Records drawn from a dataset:
====================

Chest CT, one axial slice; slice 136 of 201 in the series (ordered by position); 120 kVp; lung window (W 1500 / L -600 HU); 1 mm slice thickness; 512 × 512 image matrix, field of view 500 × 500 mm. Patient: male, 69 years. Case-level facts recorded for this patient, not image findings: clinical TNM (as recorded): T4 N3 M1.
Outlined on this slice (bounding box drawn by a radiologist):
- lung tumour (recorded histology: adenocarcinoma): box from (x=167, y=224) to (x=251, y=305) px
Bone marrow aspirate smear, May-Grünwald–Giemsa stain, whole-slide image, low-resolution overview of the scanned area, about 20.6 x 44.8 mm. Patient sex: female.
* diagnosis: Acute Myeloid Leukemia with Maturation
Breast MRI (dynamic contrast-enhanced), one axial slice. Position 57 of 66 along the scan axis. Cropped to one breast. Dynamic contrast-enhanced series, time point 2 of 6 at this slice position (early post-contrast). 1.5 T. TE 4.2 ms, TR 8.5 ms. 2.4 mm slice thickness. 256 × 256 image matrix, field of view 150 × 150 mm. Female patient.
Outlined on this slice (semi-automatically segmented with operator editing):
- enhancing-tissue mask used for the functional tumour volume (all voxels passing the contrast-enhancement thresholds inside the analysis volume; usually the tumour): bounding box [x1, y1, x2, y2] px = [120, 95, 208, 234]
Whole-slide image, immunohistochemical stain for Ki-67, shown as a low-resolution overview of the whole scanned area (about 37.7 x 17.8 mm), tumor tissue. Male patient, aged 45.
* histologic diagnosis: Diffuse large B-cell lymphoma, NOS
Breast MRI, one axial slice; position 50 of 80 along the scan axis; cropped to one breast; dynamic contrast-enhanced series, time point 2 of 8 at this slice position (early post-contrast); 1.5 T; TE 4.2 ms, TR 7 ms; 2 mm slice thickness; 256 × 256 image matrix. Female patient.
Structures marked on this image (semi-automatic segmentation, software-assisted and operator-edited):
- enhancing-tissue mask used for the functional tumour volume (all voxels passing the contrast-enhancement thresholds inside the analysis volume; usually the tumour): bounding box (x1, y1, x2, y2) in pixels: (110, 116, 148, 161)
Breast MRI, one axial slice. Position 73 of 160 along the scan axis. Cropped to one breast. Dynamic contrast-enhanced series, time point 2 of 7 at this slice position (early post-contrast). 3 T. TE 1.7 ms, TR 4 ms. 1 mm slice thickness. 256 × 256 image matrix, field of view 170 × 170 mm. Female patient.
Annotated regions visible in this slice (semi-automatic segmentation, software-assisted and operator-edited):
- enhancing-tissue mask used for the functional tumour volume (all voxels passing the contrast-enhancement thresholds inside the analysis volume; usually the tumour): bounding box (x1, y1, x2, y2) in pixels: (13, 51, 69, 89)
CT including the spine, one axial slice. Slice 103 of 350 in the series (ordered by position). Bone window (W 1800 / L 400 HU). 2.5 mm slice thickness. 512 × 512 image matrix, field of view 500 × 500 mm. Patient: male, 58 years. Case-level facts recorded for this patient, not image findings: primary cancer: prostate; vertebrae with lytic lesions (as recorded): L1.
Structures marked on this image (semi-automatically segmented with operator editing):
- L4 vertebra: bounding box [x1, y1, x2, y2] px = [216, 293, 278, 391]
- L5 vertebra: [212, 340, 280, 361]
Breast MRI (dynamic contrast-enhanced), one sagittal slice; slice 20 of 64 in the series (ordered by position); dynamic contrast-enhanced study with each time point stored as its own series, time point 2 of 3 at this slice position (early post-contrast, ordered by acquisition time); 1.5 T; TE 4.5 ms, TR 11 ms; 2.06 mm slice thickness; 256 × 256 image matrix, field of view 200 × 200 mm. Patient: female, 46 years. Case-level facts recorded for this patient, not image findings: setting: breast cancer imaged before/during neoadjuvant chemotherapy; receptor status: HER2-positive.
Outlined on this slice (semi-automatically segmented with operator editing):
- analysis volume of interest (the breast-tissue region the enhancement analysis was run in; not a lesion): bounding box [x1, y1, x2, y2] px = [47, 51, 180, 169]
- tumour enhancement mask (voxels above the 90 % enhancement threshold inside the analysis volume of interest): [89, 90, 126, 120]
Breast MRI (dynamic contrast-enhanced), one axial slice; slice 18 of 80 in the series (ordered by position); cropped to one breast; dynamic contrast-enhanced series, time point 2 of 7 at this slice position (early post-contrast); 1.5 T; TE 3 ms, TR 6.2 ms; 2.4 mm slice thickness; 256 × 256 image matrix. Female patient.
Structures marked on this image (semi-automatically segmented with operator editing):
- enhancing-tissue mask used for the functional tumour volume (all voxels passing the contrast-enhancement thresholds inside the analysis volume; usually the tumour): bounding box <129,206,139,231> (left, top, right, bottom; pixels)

====================

**YOUR TASK:** Repeat the records above in full, character for character.

**TASK OUTPUT:**
Chest CT, one axial slice; slice 136 of 201 in the series (ordered by position); 120 kVp; lung window (W 1500 / L -600 HU); 1 mm slice thickness; 512 × 512 image matrix, field of view 500 × 500 mm. Patient: male, 69 years. Case-level facts recorded for this patient, not image findings: clinical TNM (as recorded): T4 N3 M1.
Outlined on this slice (bounding box drawn by a radiologist):
- lung tumour (recorded histology: adenocarcinoma): box from (x=167, y=224) to (x=251, y=305) px
Bone marrow aspirate smear, May-Grünwald–Giemsa stain, whole-slide image, low-resolution overview of the scanned area, about 20.6 x 44.8 mm. Patient sex: female.
* diagnosis: Acute Myeloid Leukemia with Maturation
Breast MRI (dynamic contrast-enhanced), one axial slice. Position 57 of 66 along the scan axis. Cropped to one breast. Dynamic contrast-enhanced series, time point 2 of 6 at this slice position (early post-contrast). 1.5 T. TE 4.2 ms, TR 8.5 ms. 2.4 mm slice thickness. 256 × 256 image matrix, field of view 150 × 150 mm. Female patient.
Outlined on this slice (semi-automatically segmented with operator editing):
- enhancing-tissue mask used for the functional tumour volume (all voxels passing the contrast-enhancement thresholds inside the analysis volume; usually the tumour): bounding box [x1, y1, x2, y2] px = [120, 95, 208, 234]
Whole-slide image, immunohistochemical stain for Ki-67, shown as a low-resolution overview of the whole scanned area (about 37.7 x 17.8 mm), tumor tissue. Male patient, aged 45.
* histologic diagnosis: Diffuse large B-cell lymphoma, NOS
Breast MRI, one axial slice; position 50 of 80 along the scan axis; cropped to one breast; dynamic contrast-enhanced series, time point 2 of 8 at this slice position (early post-contrast); 1.5 T; TE 4.2 ms, TR 7 ms; 2 mm slice thickness; 256 × 256 image matrix. Female patient.
Structures marked on this image (semi-automatic segmentation, software-assisted and operator-edited):
- enhancing-tissue mask used for the functional tumour volume (all voxels passing the contrast-enhancement thresholds inside the analysis volume; usually the tumour): bounding box (x1, y1, x2, y2) in pixels: (110, 116, 148, 161)
Breast MRI, one axial slice. Position 73 of 160 along the scan axis. Cropped to one breast. Dynamic contrast-enhanced series, time point 2 of 7 at this slice position (early post-contrast). 3 T. TE 1.7 ms, TR 4 ms. 1 mm slice thickness. 256 × 256 image matrix, field of view 170 × 170 mm. Female patient.
Annotated regions visible in this slice (semi-automatic segmentation, software-assisted and operator-edited):
- enhancing-tissue mask used for the functional tumour volume (all voxels passing the contrast-enhancement thresholds inside the analysis volume; usually the tumour): bounding box (x1, y1, x2, y2) in pixels: (13, 51, 69, 89)
CT including the spine, one axial slice. Slice 103 of 350 in the series (ordered by position). Bone window (W 1800 / L 400 HU). 2.5 mm slice thickness. 512 × 512 image matrix, field of view 500 × 500 mm. Patient: male, 58 years. Case-level facts recorded for this patient, not image findings: primary cancer: prostate; vertebrae with lytic lesions (as recorded): L1.
Structures marked on this image (semi-automatically segmented with operator editing):
- L4 vertebra: bounding box [x1, y1, x2, y2] px = [216, 293, 278, 391]
- L5 vertebra: [212, 340, 280, 361]
Breast MRI (dynamic contrast-enhanced), one sagittal slice; slice 20 of 64 in the series (ordered by position); dynamic contrast-enhanced study with each time point stored as its own series, time point 2 of 3 at this slice position (early post-contrast, ordered by acquisition time); 1.5 T; TE 4.5 ms, TR 11 ms; 2.06 mm slice thickness; 256 × 256 image matrix, field of view 200 × 200 mm. Patient: female, 46 years. Case-level facts recorded for this patient, not image findings: setting: breast cancer imaged before/during neoadjuvant chemotherapy; receptor status: HER2-positive.
Outlined on this slice (semi-automatically segmented with operator editing):
- analysis volume of interest (the breast-tissue region the enhancement analysis was run in; not a lesion): bounding box [x1, y1, x2, y2] px = [47, 51, 180, 169]
- tumour enhancement mask (voxels above the 90 % enhancement threshold inside the analysis volume of interest): [89, 90, 126, 120]
Breast MRI (dynamic contrast-enhanced), one axial slice; slice 18 of 80 in the series (ordered by position); cropped to one breast; dynamic contrast-enhanced series, time point 2 of 7 at this slice position (early post-contrast); 1.5 T; TE 3 ms, TR 6.2 ms; 2.4 mm slice thickness; 256 × 256 image matrix. Female patient.
Structures marked on this image (semi-automatically segmented with operator editing):
- enhancing-tissue mask used for the functional tumour volume (all voxels passing the contrast-enhancement thresholds inside the analysis volume; usually the tumour): bounding box <129,206,139,231> (left, top, right, bottom; pixels)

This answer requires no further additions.